The Goldfinch; Donna Tart

A teenage boy’s mother dies when they are in the Metropolitan Museum of Art and a terrorist bomb goes off.  The boy ends up taking “The Goldfinch” – a priceless 17th century painting-  in his dream like escape from the museum.  The novel follows Theo for the next few decades and his adventures that are always haunted by his possession and obsession with the Goldfinch.
A top novel on most fiction lists for 2013.  It is quite a hefty one, 900 pgs + on Overdrive, but I enjoyed it and have been pretty wrapped up in it all week long with my week long cold.  It is completely amazing to me the talent someone has to come up with a story like this out of thin air and to write it in such an eloquent way.

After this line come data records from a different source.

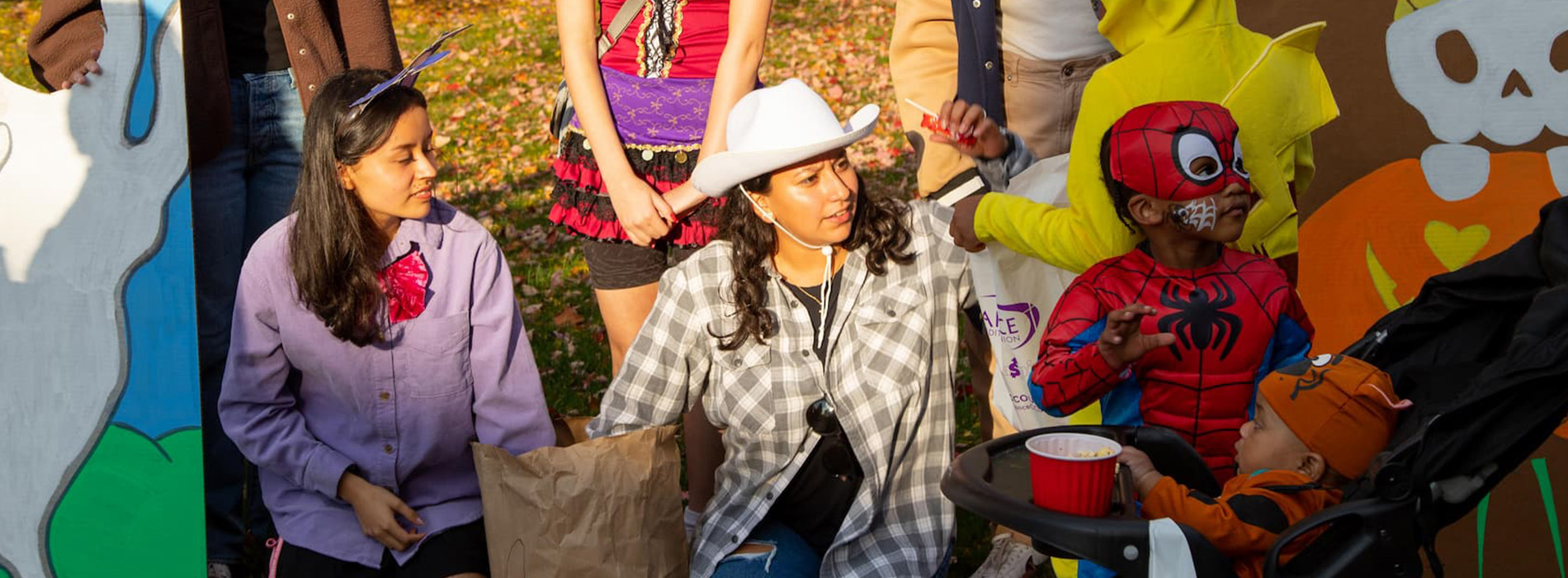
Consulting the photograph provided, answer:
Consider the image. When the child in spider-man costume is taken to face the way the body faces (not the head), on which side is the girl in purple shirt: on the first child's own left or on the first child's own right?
on the first child's own right

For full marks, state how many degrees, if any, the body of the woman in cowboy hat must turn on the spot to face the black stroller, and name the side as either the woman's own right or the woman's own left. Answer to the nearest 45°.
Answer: approximately 45° to the woman's own left

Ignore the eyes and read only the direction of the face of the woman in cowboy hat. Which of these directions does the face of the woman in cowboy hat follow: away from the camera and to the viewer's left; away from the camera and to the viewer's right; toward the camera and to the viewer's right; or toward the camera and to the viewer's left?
toward the camera and to the viewer's right

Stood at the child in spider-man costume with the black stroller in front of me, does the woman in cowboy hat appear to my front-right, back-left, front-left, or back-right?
back-right

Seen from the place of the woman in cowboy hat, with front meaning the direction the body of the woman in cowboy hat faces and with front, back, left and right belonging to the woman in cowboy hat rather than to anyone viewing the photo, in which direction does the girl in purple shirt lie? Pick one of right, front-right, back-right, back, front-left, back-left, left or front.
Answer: right

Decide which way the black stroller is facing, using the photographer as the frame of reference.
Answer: facing to the left of the viewer

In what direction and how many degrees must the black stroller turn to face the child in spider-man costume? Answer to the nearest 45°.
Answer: approximately 45° to its right

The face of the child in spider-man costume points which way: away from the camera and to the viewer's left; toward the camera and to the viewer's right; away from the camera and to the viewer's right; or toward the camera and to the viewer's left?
toward the camera and to the viewer's right

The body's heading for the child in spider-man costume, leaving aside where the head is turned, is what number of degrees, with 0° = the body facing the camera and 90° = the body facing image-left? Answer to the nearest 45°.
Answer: approximately 0°

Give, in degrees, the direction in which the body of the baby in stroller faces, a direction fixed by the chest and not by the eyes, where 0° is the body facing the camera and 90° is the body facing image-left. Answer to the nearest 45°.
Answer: approximately 90°

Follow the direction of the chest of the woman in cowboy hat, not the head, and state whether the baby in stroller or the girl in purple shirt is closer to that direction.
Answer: the baby in stroller
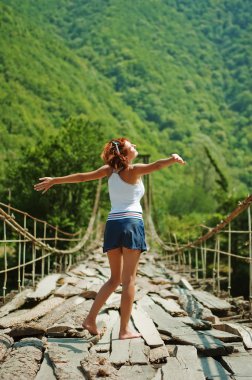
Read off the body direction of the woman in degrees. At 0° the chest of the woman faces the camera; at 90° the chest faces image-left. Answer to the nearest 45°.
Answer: approximately 225°
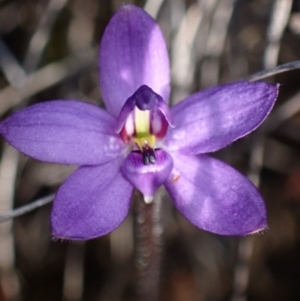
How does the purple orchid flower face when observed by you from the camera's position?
facing the viewer

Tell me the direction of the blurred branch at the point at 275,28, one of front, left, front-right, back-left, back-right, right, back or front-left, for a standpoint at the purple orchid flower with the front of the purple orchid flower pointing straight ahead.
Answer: back-left

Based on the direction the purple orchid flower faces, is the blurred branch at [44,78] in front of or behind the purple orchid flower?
behind

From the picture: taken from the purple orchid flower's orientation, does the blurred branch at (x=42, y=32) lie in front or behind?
behind
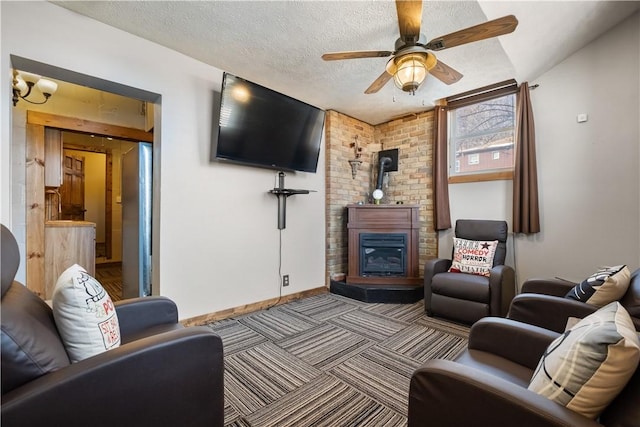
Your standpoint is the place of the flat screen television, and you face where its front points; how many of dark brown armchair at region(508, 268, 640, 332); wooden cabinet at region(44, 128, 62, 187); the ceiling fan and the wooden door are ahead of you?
2

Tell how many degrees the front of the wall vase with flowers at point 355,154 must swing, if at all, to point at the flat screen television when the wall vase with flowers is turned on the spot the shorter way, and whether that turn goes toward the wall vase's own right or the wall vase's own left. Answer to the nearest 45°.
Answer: approximately 90° to the wall vase's own right

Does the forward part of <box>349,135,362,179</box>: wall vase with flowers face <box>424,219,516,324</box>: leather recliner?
yes

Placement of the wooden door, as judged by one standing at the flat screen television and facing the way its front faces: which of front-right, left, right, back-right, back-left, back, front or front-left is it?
back

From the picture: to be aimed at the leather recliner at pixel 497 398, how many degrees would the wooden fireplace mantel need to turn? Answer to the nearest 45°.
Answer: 0° — it already faces it

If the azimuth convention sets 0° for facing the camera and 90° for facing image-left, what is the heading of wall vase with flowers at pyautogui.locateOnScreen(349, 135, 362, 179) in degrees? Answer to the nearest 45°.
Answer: approximately 315°

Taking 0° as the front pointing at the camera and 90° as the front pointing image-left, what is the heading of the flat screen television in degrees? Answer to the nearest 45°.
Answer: approximately 315°

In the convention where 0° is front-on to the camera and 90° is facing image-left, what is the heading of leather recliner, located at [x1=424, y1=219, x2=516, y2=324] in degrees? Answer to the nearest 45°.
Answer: approximately 45°

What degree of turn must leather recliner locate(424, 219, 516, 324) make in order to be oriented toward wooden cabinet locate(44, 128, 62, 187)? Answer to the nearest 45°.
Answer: approximately 45° to its right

I love the last paragraph:

“That life – whatever else it is – is short. That fate is cruel but maybe not random. That Nature (meaning Death) always wins but that doesn’t mean we have to bow and grovel to it. That maybe even if we’re not always so glad to be here, it’s our task to immerse ourselves anyway: wade straight through it, right through the cesspool, while keeping eyes and hearts open. And in the midst of our dying, as we rise from the organic and sink back ignominiously into the organic, it is a glory and a privilege to love what Death doesn’t touch.”